We have those whose religious ideology prevents them from accepting evolution. Who then are constantly ridiculed by others who share an equally rigid adherence to their politcal ideology.. Which allows them to effortlessly weave their ideology and science together. Then accuse those who reject such a pairing of being hostile towards science.
A laugh riot for sure..
If you're not trying to seriously pursue science...
M
I don't think your poll goes to Rosenhouse's point, which is that anti-Darwinism has become the mainline position of the Republican party. Not that every single solitary Republican opposes Darwinism, just that the upper echelons of the party tolerate a lot of literalist yahooism, or are literalist yahoos themselves.

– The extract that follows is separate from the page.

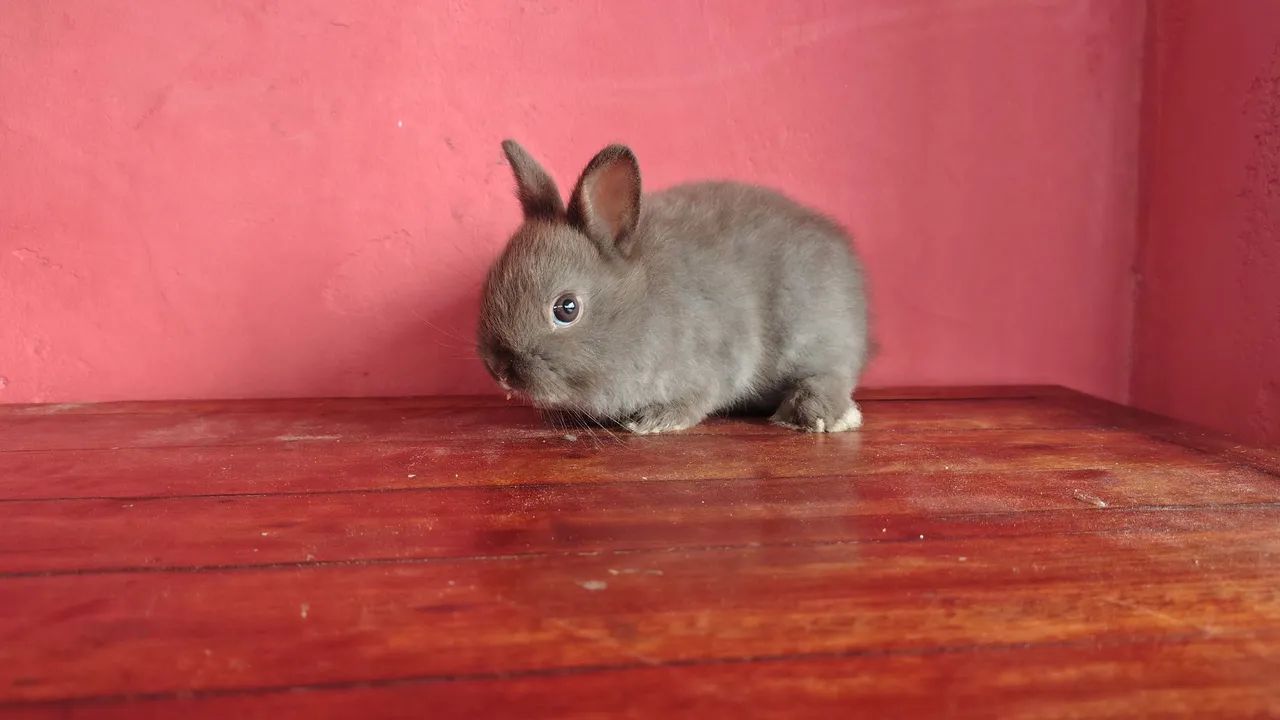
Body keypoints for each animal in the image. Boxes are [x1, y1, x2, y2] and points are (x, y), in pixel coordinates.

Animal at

And, yes, there is a lot of hostility toward science on the conservative side. True or not, a lot of science is seen as corrosive to irrationalistic feelings social solidarity, a point made fairly clear by several big thinkers in the neo-con movement, for instance. (Outlined here.)
As to the "teaching the controversy" point: I say, yes, this could be a great way of Improving science education, but ID has gotten where its gotten through politics and propaganda, so it only deserves billing in a class dealing with thopse things, not one dediacted to science proper.
I don't think your poll goes to Rosenhouse's point, which is that anti-Darwinism has become the mainline position of the Republican party. Not that every single solitary Republican opposes Darwinism, just that the upper echelons of the party tolerate a lot of literalist yahooism, or are literalist yahoos themselves.
i think this is very wrong. the reason i think this is very wrong is that the state legislature of utah would not have rejected a bill that restricted abortion rights (even if it would automatically be nullified by the courts). on the other hand, the state legislature of utah did reject a bill that would push forward creationism.
there is no equivalence between intelligent design and abortion rights. the vector is the same, but the magnitude differs a great deal.
yes, if you want to deal in black-white dichotomies, jason is right. but if you want to go there, bring it on, normally people on the Left are squeamish about stereotyping and overgeneralizing. ok, check that, it's ok if the people are political opponents....
I wouldn't worry too much about these trends.
Only a complacent, self-satisfied USA can afford this kind of national self-delusion.
I'm willing to bet that in another few years this will force Americans to change their thinking on biological science and science education.
Wow, so many patents, thousands actually. It's just amazing. Amazing that there's still so much to invent/discover.